Site: Nucleus Comment Form Modification

I got really bored with the standard Nucleus comment form. Basically it’s been there since I activated comments with minor CSS modifications. There are a number of shortcomings, beyond the actual CSS and layout, which I also aim to correct.

  • Formatting of text input, bold, italic etc. There is a plugin to this end I believe. Looking into it. COMPLETED.
  • Avatar support. Using the Gravatar plugin and supplying a generic avatar for those that can’t be bothered with Gravatars. Don’t know what kind of impact the service has had yet. I’ve registered but never used it, or rather not found many sites that actually use it. Looking into it. COMPLETED.
  • Additional field, HTTP. Mostly due to the Gravatar plugin, and tidiness, it’s not such a good idea to have just one field (the generic ‘userid’) where the user can enter either his email or HTTP. So what I should do is modify the core Nucleus files to accept, store and fetch an additional field, ‘userweb’. COMPLETED.
  • Looking at practical ways to show comments in brief or whole below items on the main page or to show a quick comment form, possibly with a javascript toggle switch feature. Still looking …

08/01: Right, so the new comment form is now in place. Not only can you now enter email as well as homepage (core hack), see your Gravatar (plugin), use a limited set of formatting tags (plugin) but there is also a small box that informs you what the commenting code can and cannot do. I also hacked the core files further to allow members to add any number of characters (default limit is still 5000). Oh, and I added a javascript button to make a quick word and character count.

The word count script was nabbed from Javascript Source. And the ‘insert at cursor’ javascript came from Alex King. As did the JS Quicktags which also uses the same insert technique. The improved FancyText Nucleus plugin is made by Radek Hulan (blog).
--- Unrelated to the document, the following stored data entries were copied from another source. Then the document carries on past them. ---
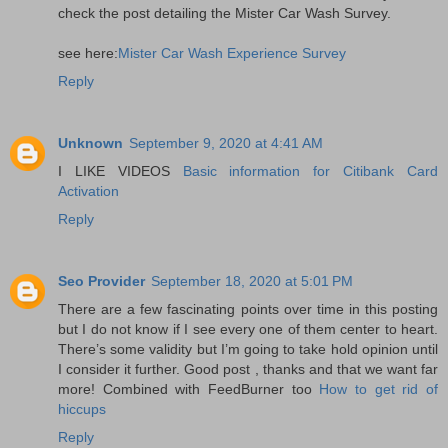
check the post detailing the Mister Car Wash Survey.
see here:
Mister Car Wash Experience Survey
Reply
Unknown
September 9, 2020 at 4:41 AM
I LIKE VIDEOS
Basic information for Citibank Card
Activation
Reply
Seo Provider
September 18, 2020 at 5:01 PM
There are a few fascinating points over time in this posting
but I do not know if I see every one of them center to heart.
There’s some validity but I’m going to take hold opinion until
I consider it further. Good post , thanks and that we want far
more! Combined with FeedBurner too
How to get rid of
hiccups
Reply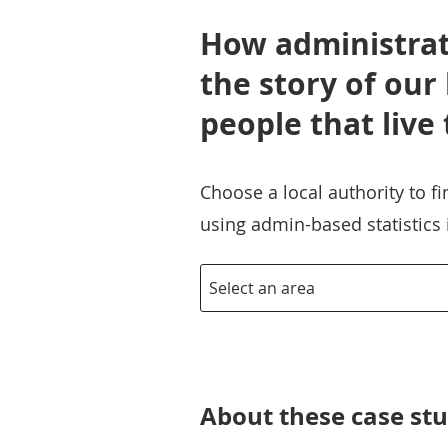
How administrati
the story of our
people that live
Choose a local authority to f
using admin-based statistics
About these case stu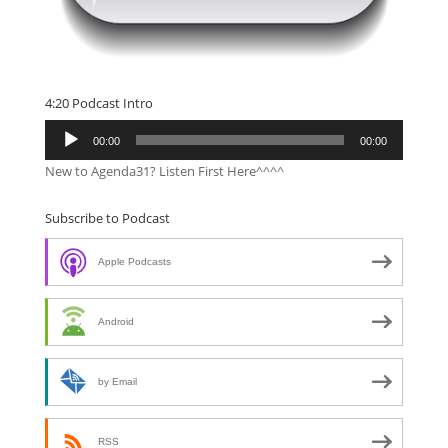
4:20 Podcast Intro
Audio
00:00
00:00
Player
New to Agenda31? Listen First Here^^^^
Subscribe to Podcast
Apple Podcasts
Android
by Email
RSS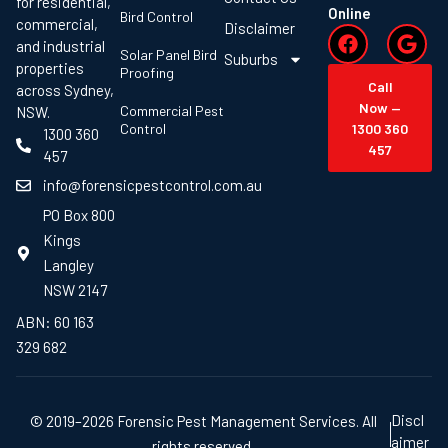
for residential,
Online
Bird Control
commercial,
Disclaimer
and industrial
Solar Panel Bird
Suburbs
properties
Proofing
Call
across Sydney,
Now —
Commercial Pest
NSW.
Control
1300 360
1300 360
457
457
info@forensicpestcontrol.com.au
PO Box 800
Kings
Langley
NSW 2147
ABN: 60 163
329 682
Discl
© 2019–2026 Forensic Pest Management Services. All
aimer
rights reserved.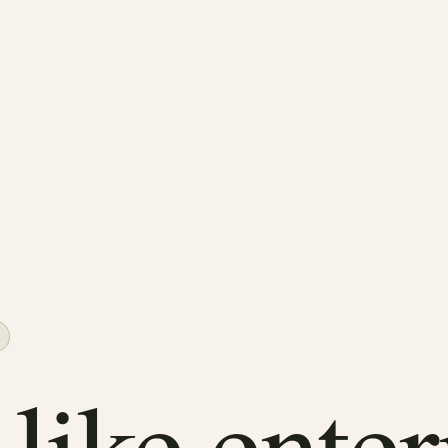
 like enter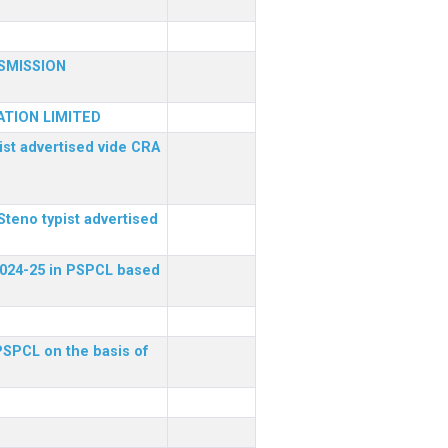
SMISSION
TION LIMITED
ist advertised vide CRA
Steno typist advertised
 2024-25 in PSPCL based
 PSPCL on the basis of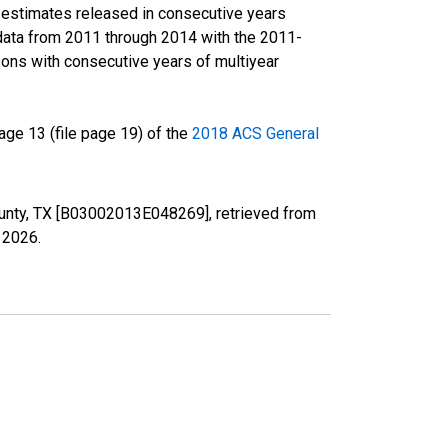
r estimates released in consecutive years
data from 2011 through 2014 with the 2011-
ons with consecutive years of multiyear
ge 13 (file page 19) of the
2018 ACS General
County, TX [B03002013E048269], retrieved from
, 2026
.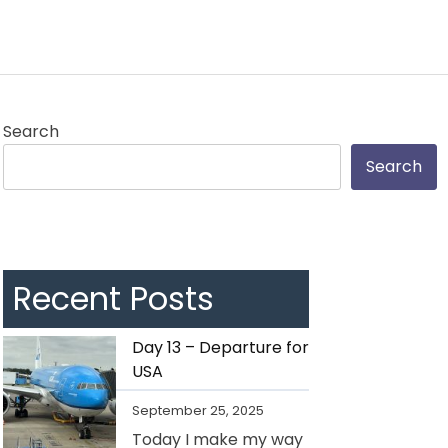
Search
Search
Recent Posts
Day 13 – Departure for
USA
September 25, 2025
Today I make my way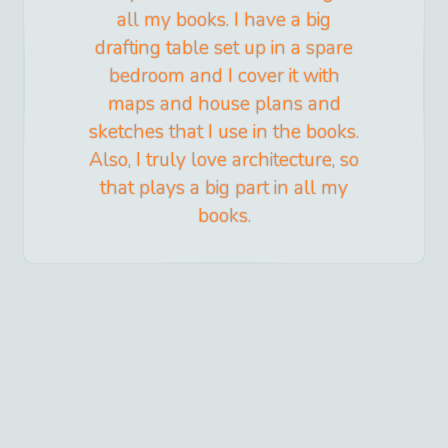
all my books. I have a big
drafting table set up in a spare
bedroom and I cover it with
maps and house plans and
sketches that I use in the books.
Also, I truly love architecture, so
that plays a big part in all my
books.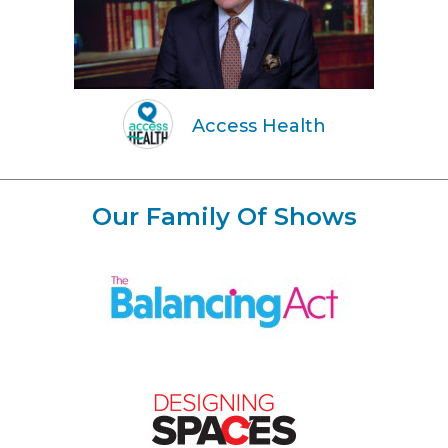
Access Health
Our Family Of Shows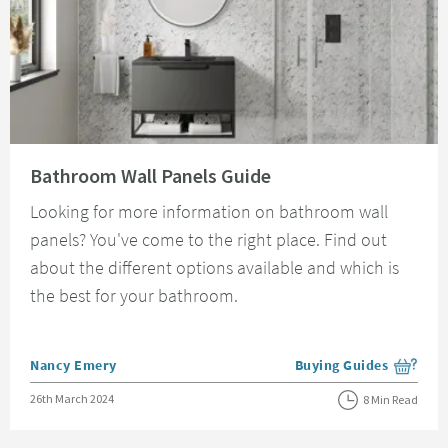
Read about Bathroom Wall Panels Guide
Bathroom Wall Panels Guide
Looking for more information on bathroom wall
panels? You've come to the right place. Find out
about the different options available and which is
the best for your bathroom.
Posted by
Nancy Emery
Buying Guides
View more blog posts i
Posted on
26th March 2024
8 Min Read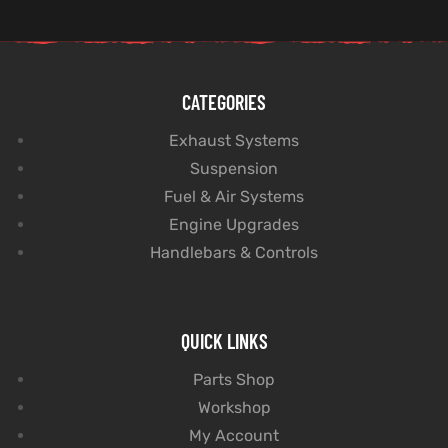
CATEGORIES
Exhaust Systems
Suspension
Fuel & Air Systems
Engine Upgrades
Handlebars & Controls
QUICK LINKS
Parts Shop
Workshop
My Account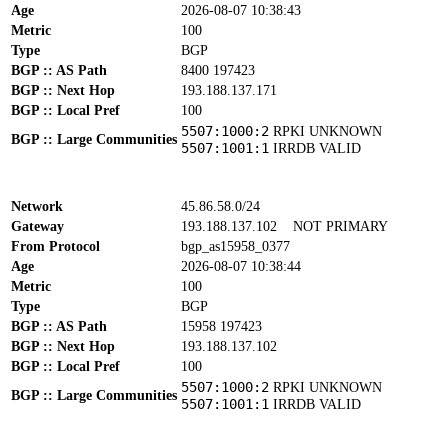
Age
2026-08-07 10:38:43
Metric
100
Type
BGP
BGP :: AS Path
8400 197423
BGP :: Next Hop
193.188.137.171
BGP :: Local Pref
100
5507:1000:2
RPKI UNKNOWN
BGP :: Large Communities
5507:1001:1
IRRDB VALID
Network
45.86.58.0/24
Gateway
193.188.137.102
NOT PRIMARY
From Protocol
bgp_as15958_0377
Age
2026-08-07 10:38:44
Metric
100
Type
BGP
BGP :: AS Path
15958 197423
BGP :: Next Hop
193.188.137.102
BGP :: Local Pref
100
5507:1000:2
RPKI UNKNOWN
BGP :: Large Communities
5507:1001:1
IRRDB VALID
The amount of extra code is around 10kb (which I guess will gzip to nothing) so the extra loading time should be insignificant. When I started out I first tried to implement textarea replacements like TinyMCE and HTMLArea. But after using them extensively in Mambo I know how slow they are to load and they contain a lot of code that one can’t use anyway since Nucleus can’t parse HTML tags in the comments (by design). Editing that out would open the comments up to all kinds of abuse. And besides, how many visitors will feel compelled to make ‘designer comments’? I think that the occasional bold or italic text will do the trick. Even TinyMCE is almost 100kb and the replacement function can be kind of buggy if you have a really slow connection.